Изменить размер шрифта - +
Даже Оленька, божий одуванчик, и та не верит в мою невинность. А, собственно, с какой стати? Ведь и мотив, и возможность убийства были у нее самой.

– Оля, ты в своем уме? – воскликнула я, пытаясь взять ее за руку. Но та в ужасе отпрянула. – Оля, неужели ты веришь в весь этот вздор?

– Не подходи ко мне, – проговорила она еле слышно, задыхаясь от ярости. Краем глаза я видела, как остальные работники кухни с иронией посматривают на нас. – Это ты все сделала. Подсыпала яд, убила Костю. Из-за денег.

Я почувствовала раздражение и злобу.

– А почему, собственно, я? Доказательства у тебя есть?

– Больше некому! – воскликнула Оля. – У Юльки не было возможности. А ты бутылку несла. И коробочку из-под лекарства ей в плащ подсунула.

– Ну почему некому? – возразила я спокойно. – А Нина Петровна? Она была в комнате одна, когда открывала бутылку.
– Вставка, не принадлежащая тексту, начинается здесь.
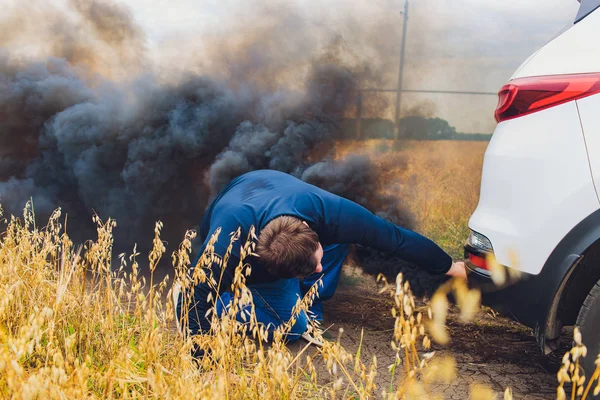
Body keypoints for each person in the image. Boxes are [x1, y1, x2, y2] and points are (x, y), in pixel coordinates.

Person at [176, 169, 466, 344]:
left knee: (341, 239)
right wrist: (205, 360)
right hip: (239, 208)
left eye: (316, 258)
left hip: (267, 191)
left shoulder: (333, 212)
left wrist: (449, 266)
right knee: (289, 330)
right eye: (310, 269)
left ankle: (310, 303)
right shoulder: (227, 245)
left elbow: (396, 239)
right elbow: (196, 296)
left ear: (310, 230)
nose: (319, 269)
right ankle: (230, 303)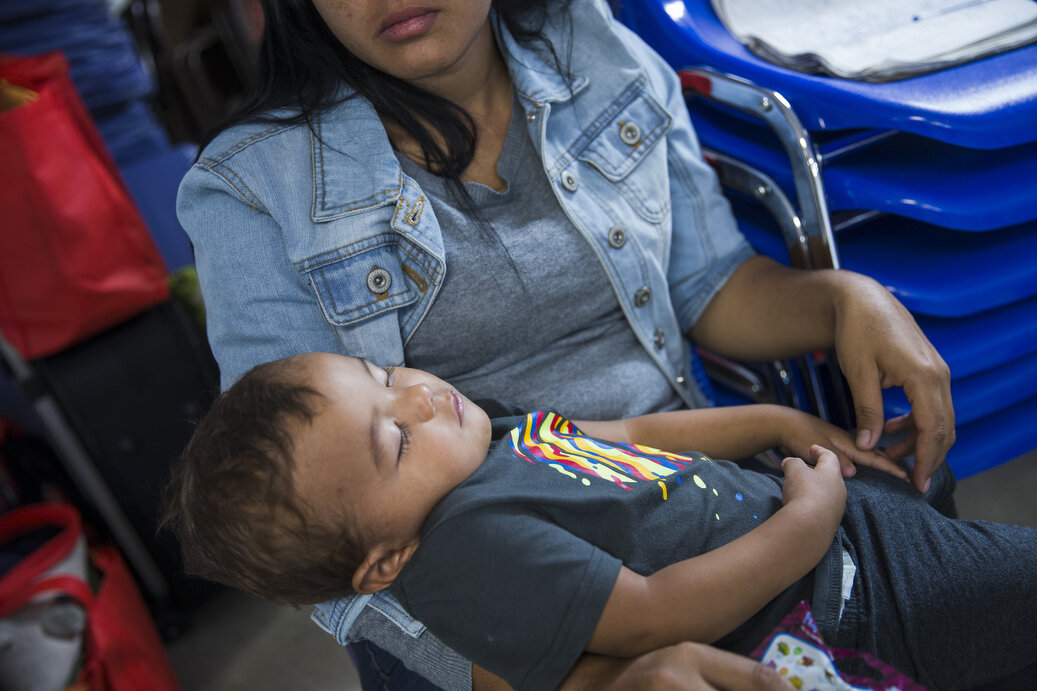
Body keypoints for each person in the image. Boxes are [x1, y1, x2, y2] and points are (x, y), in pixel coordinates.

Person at [176, 0, 956, 686]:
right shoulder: (252, 188)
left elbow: (706, 287)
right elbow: (322, 555)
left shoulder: (583, 40)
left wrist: (849, 299)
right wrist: (589, 678)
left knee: (926, 556)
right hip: (486, 620)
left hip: (671, 482)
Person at [163, 352, 1036, 691]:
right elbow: (656, 610)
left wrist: (774, 422)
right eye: (394, 433)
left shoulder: (488, 437)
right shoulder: (464, 549)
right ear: (382, 561)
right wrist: (810, 518)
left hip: (814, 527)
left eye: (380, 370)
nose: (421, 395)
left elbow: (641, 435)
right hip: (827, 597)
Вполне могла и лекарство высыпать, и коробку в карман засунуть.

Оля в ужасе посмотрела на меня, потом энергично замотала головой.
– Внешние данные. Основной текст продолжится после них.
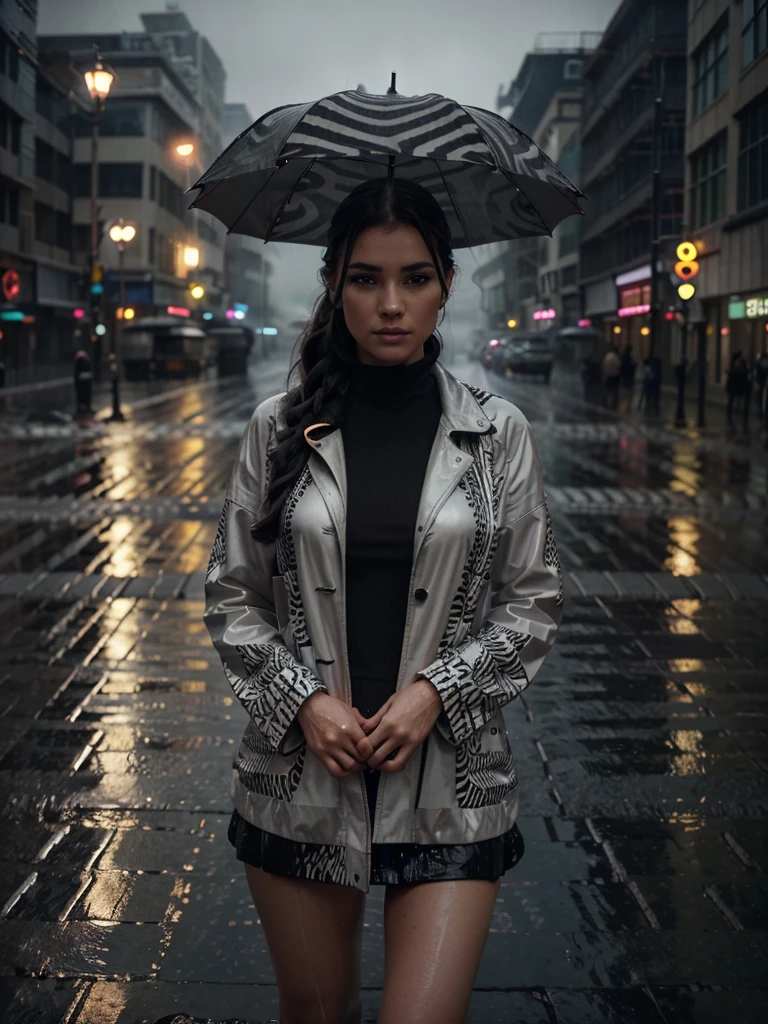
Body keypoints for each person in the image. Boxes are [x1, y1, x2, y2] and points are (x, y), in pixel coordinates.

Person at [203, 177, 563, 1024]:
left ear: (445, 285)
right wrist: (305, 704)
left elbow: (532, 602)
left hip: (451, 785)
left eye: (416, 277)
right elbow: (230, 598)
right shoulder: (277, 427)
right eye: (366, 278)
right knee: (316, 1014)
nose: (391, 304)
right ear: (334, 285)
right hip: (299, 776)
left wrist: (439, 691)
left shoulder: (496, 432)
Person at [726, 351, 749, 427]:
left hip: (737, 386)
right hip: (735, 386)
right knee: (732, 401)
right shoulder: (738, 364)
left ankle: (735, 414)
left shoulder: (741, 364)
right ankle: (731, 416)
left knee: (734, 401)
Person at [73, 349, 93, 414]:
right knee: (83, 396)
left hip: (84, 384)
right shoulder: (82, 364)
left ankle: (84, 407)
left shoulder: (83, 364)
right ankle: (84, 407)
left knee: (82, 396)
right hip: (83, 384)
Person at [602, 343, 621, 409]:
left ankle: (606, 404)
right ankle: (612, 405)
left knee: (607, 391)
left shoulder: (607, 356)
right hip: (614, 376)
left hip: (607, 375)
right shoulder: (616, 357)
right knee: (614, 391)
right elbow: (618, 366)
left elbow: (604, 365)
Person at [619, 344, 636, 412]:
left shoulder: (624, 357)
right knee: (628, 392)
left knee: (626, 392)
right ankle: (627, 405)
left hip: (625, 376)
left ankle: (626, 405)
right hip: (629, 376)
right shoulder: (629, 358)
– Нет-нет, Нина Петровна не могла! – крикнула Оля горячо. – Она порядочная, добрая.

Добрая! Вот как Ольга относится к ней при всех ее притеснениях. И вот как благодарит меня за участие.

– Ну, хорошо, – сказала я не без ехидства. – Допустим, Нина Петровна добрая. А ты, ты злая?

– Я здесь при чем?

– Ты тоже оставалась наедине с этой бутылкой, – я рассмеялась. – И вполне могла и яд подсыпать, и коробку в плащ сунуть. Или ты думаешь, я забыла твои манипуляции со стаканом? И мотив у тебя может быть тот же самый, что и у всех нас. Убийство за деньги. А твоя несчастная любовь к Косте – чистая показуха, представление для дураков.

Лицо Оли стало серым, глаза закатились, она рухнула бы прямо на уставленный посудой кухонный стол, не поддержи я ее. Подбежали другие работники кухни, и мы вместе посадили бесчувственную Олю на стул.

– Ее на кушетку положить надо, – заметила я. – Или на диван, там, в нашей комнате.

– Да ладно, заткнись, – сказал один из поваров. – Сначала довела человека до обморока, а теперь жалеет.

У меня от изумления перехватило дыхание. Я потеряла дар речи.

– Ну, чего уставилась? – продолжал он. – Давай вали отсюда. Не хрен тебе тут больше делать. Вали-вали. Мы тут без тебя о ней позаботимся.

Я как ошпаренная выскочила из кухни.

 

6

 

У дежурной администраторши я поинтересовалась:

– Не приходил Артак?

Почему-то она оказалась ко мне добрее. Может быть, не была в курсе событий.

– Кучерян, что ли? – спросила она.

Я растерянно уставилась на нее. Фамилий клиентов я не знала.

– Ну, с кем ты вчера трахалась, да? – продолжала она вполне дружелюбно. – Нет, пока не появлялся. Погоди, может, явится, до ночи еще далеко.

Я тепло поблагодарила ее. Среди всеобщего презрения и злобы простое человеческое отношение действует успокаивающе.

Уже сгустились сумерки. Небо стало густо-синего, словно раствор медного купороса, цвета, гладь реки слегка волновал слабый вечерний ветерок. Народу в этот вечерний, не слишком поздний час везде было полно. Парочки бродили по набережной. Для них сейчас самое время. Погода превосходная, тихая, безветренная.

Я закурила и стала разглядывать лица прохожих, высматривая Артака. Как ни смешно, но я завидовала влюбленным парочкам. Надо быть профессиональной путаной со стажем, чтобы понять эту простую истину. Любовь и трах по сути вещи совершенно разные. Если траха в моей жизни было хоть отбавляй, то любви ни капельки. Все мужчины удовлетворяли со мной свою похоть, забыв о том, что я живой человек, что у меня есть душа.